Don't Buy a New Car Today for One Very Important Reason

NEW YORK (TheStreet) -- Would you have bought real estate in San Francisco on April 17, 1906, had you known that there would be an earthquake the following day? Would you have bought stocks on October 16, 1987, had you known that the market would crash on October 19?

I'll let you in on a free tip: Don't buy a new car today. Or tomorrow, either. Wait at least a couple of months. There's a reason why any car you buy now will lose value disproportionately compared to a car you might buy later this year.

The reason? Apple's (AAPL) Apple CarPlay and Google's (GOOGL) Android Auto. Once consumers use these systems that integrate seamlessly with technology they are already used to, they'll never want to go back.

A bespoke in-car infotainment system is inferior to most smartphones. For starters, it's a new interface, so you have to learn something new. Even if it were designed well, you have a hard time keeping up with learning your constantly changing smartphone.

Probably the simplest thing people want to do, that they find difficult in most cars: Entering an address for the navigation system. Everyone knows how easy it is on their smartphone. Shouldn't it be as simple on your car? Of course it should, and with Android Auto and Apple CarPlay it soon will be.

Then we have the issue with updates. Car companies are notorious for slow or nonexistent software updates. If you wanted a new infotainment experience, you were better off just buying a new car. Not so going forward.

Some people will object to my thesis:

  • But I don't care about Android Auto or Apple CarPlay.
  • But I just listen to AM or FM radio.
  • But I was happy with my existing car's infotainment system.

My answer: It doesn't matter what you think about Android Auto or Apple CarPlay. What matters is what other people will think about your car when it comes time to trade it in. In a few years, will someone want to buy your car when it doesn't have the technology interface they are already used to? 

But let's say you have $25,000 or $50,000 burning a hole in your pocket, and you want to go pick up a new car as soon as possible. What do you do? Is there an exception to the rule?

As we sit here today, early June, there are only two partial exceptions that are available in the market:

  1. Hyundai Sonata ($25,000). The 2015 model is upgradeable to Android Auto, effective immediately. However, not to Apple CarPlay -- so, buyer beware.
  2. Volvo XC90 ($50,000). The all-new 2016 model is hitting dealerships this month. Volvo says it will be upgradeable to both Android Auto and Apple CarPlay in the coming months (CarPlay in November and Android Auto next March). One wonders if there is a money-back guarantee if those updates somehow fail or otherwise don't materialize as promised.

Therefore, unless you are going for the Hyundai Sonata or Volvo XC90, you should wait to buy a new car until something suitable has entered the market that's either got Apple CarPlay and Android Auto from the start, or is upgradeable to them. You should not have to wait too long, as models so equipped are expected from most automakers in just a couple of months from now.

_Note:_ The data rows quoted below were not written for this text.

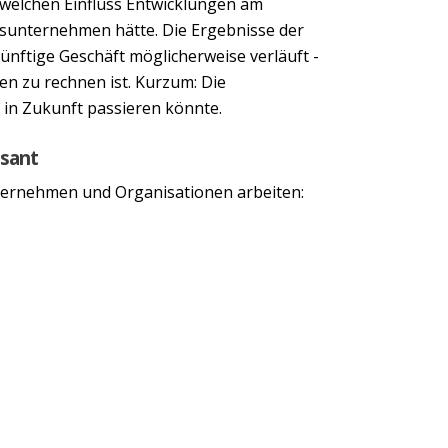
r welchen Einfluss Entwicklungen am
gsunternehmen hätte. Die Ergebnisse der
nftige Geschäft möglicherweise verläuft -
n zu rechnen ist. Kurzum: Die
 in Zukunft passieren könnte.
ssant
ternehmen und Organisationen arbeiten:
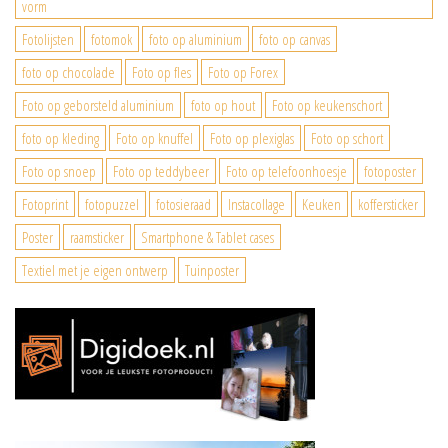
vorm
Fotolijsten
fotomok
foto op aluminium
foto op canvas
foto op chocolade
Foto op fles
Foto op Forex
Foto op geborsteld aluminium
foto op hout
Foto op keukenschort
foto op kleding
Foto op knuffel
Foto op plexiglas
Foto op schort
Foto op snoep
Foto op teddybeer
Foto op telefoonhoesje
fotoposter
Fotoprint
fotopuzzel
fotosieraad
Instacollage
Keuken
koffersticker
Poster
raamsticker
Smartphone & Tablet cases
Textiel met je eigen ontwerp
Tuinposter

Most people probably don't know what Apple CarPlay and Android Auto are, or what they do. Were it otherwise, the car malls today would be as empty as post-1986 Chernobyl, as people smartly await the introduction of Apple CarPlay and Android Auto into their cars targeted for purchase.

That could change soon. In just a few months, public awareness about Android Auto and Apple CarPlay will mushroom, thanks to mainstream TV, print and online media advertising the new products. If you don't see it on TV or elsewhere, you will learn about these systems from your friends, family, co-workers and neighbors.

When that happens, in the coming weeks, we may see intelligent car shoppers go on strike, as they tally the available models inside their purchase-timing framework. In the meantime, however, lots of consumers will make the mistake of buying a car now, when they could have benefited greatly by waiting just a few short months.

This article is commentary by an independent contributor. At the time of publication, the author held AAPL.